Наконец, под лунный свет явилось сокрытое. Кто-то разочаровано фыркнул. Извлечённый сосуд не впечатлял. Старая, потемневшая бронза, два уродливых «барашка», держащих крышку. Да и вообще, потёртый какой-то, побитый. И зачем было в десяток чехлов обёртывать?

Мирослав оглянулся, выбирая подходящее место. Но ни пеньков, ни больших камней рядом не нашлось.

 - Збых, слазь и давай сюда, - рыкнул капитан.

Литвин тотчас же покинул седло и встал рядом с командиром.

- Так,  - сунул Мирослав сосуд Збыху в руки. - Держи крепко. Надо открутить. И не дёргайся, разольём нахрен.

Побледневший Литвин не стал уточнять, чего же ему не следует бояться. Не страдавшая глухотой банда отъехала чуть подальше. Вряд ли, конечно, предусмотрительный капитан таскает с собой какого-нибудь арабского демона, заточенного древним колдуном. Но мало ли?

Гайки с трудом проворачивались по грубой резьбе. Капитан ругался, Литвин молча терпел, стараясь не уронить сосуд от особо неожиданных рывков. Наконец, оба «барашка» оказались у Мирослава в руках. Он сунул их во внутренний карман колета, хлопнул по груди, проверяя, не провалились ли корявые изделия неизвестных мастеров прямиком в штаны, найдя новообразовавшуюся от сложностей жизни дырку.

- Ну чё, змеиный княжич, готов?

Литвин жалобно посмотрел на капитана. На всякий случай поёрзал ногами, занимая позицию поустойчивее. А вдруг рванёт что? Или как вырвется, да как врежет ядовитым хвостатым жалом!

Мирослав улыбнулся. Мысли Литвина отлично читались по закушенной губе и мелким бисеринкам пота. Не рванёт и не выскочит. Капитан снял чуть заевшую крышку, небрежно кинул в траву рядом с собой. Наклонился над открытым сосудом, в котором лежала отрубленная человеческая кисть.

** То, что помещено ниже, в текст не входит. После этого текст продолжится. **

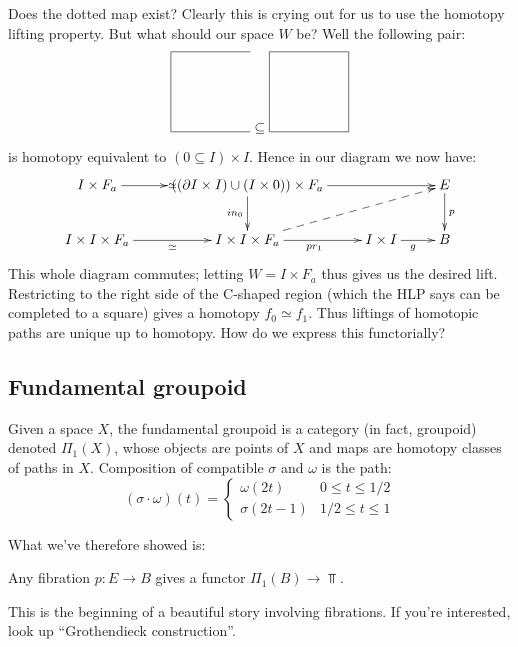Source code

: Does the dotted map exist? Clearly this is crying out for us to use the homotopy lifting property. But what should our space $W$ be? Well the following pair:
\begin{equation*}
    \begin{tikzpicture}
	\draw (2,2) -- (0,2) -- (0,0) -- (2,0);
    \end{tikzpicture}\subseteq
    \begin{tikzpicture}
	\draw (0,0) -- (0,2) -- (2,2) -- (2,0) -- (0,0);
    \end{tikzpicture}
\end{equation*}
is homotopy equivalent to $(0\subseteq I)\times I$. Hence in our diagram we now have:
\begin{equation*}
    \xymatrix{
	I\times F_a\ar[r]|{\simeq} & ((\partial I\times I)\cup (I\times 0))\times F_a\ar[d]_{in_0}\ar[rr] & & E\ar[d]^p\\
	I\times I\times F_a\ar[r]_{\simeq} & I\times I\times F_a\ar[r]_{pr_1}\ar@{-->}[urr] & I\times I\ar[r]_g & B
    }
\end{equation*}
This whole diagram commutes; letting $W=I\times F_a$ thus gives us the desired lift. Restricting to the right side of the C-shaped region (which the HLP says can be completed to a square) gives a homotopy $f_0\simeq f_1$. Thus liftings of homotopic paths are unique up to homotopy. How do we express this functorially?
\subsection{Fundamental groupoid}
\begin{definition}
    Given a space $X$, the fundamental groupoid is a category (in fact, groupoid) denoted $\Pi_1(X)$, whose objects are points of $X$ and maps are homotopy classes of paths in $X$. Composition of compatible $\sigma$ and $\omega$ is the path:
    \begin{equation*}
	(\sigma\cdot\omega)(t) = \begin{cases}
	    \omega(2t) & 0\leq t\leq 1/2\\
	    \sigma(2t - 1) & 1/2\leq t\leq 1
	\end{cases}
    \end{equation*}
\end{definition}
What we've therefore showed is:
\begin{prop}
    Any fibration $p:E\to B$ gives a functor $\Pi_1(B)\to \Top$.
\end{prop}
This is the beginning of a beautiful story involving fibrations. If you're interested, look up ``Grothendieck construction''.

Вино оставалось на самом донышке. Кожа, на которой виднелись черные линии татуировки, пересохла и кое-где потрескалась до мяса.

- Гребанная аршлабина[67]! Какой дырявый протестант копался у меня в сумке!? И колом в брюхе ему не встали эти шмурдяки?! Вот же безмозглый придурок, чтоб ему кишки поперек глотки встали!

- Капитан, - осторожно сказал Литвин, - они ему и так встали.

- Руперт?! – рявкнул Мирослав, жалея, что рыжему англичанишке оказали милосердие, а не оставили подыхать рядом с обугленной и обезглавленной змеёй.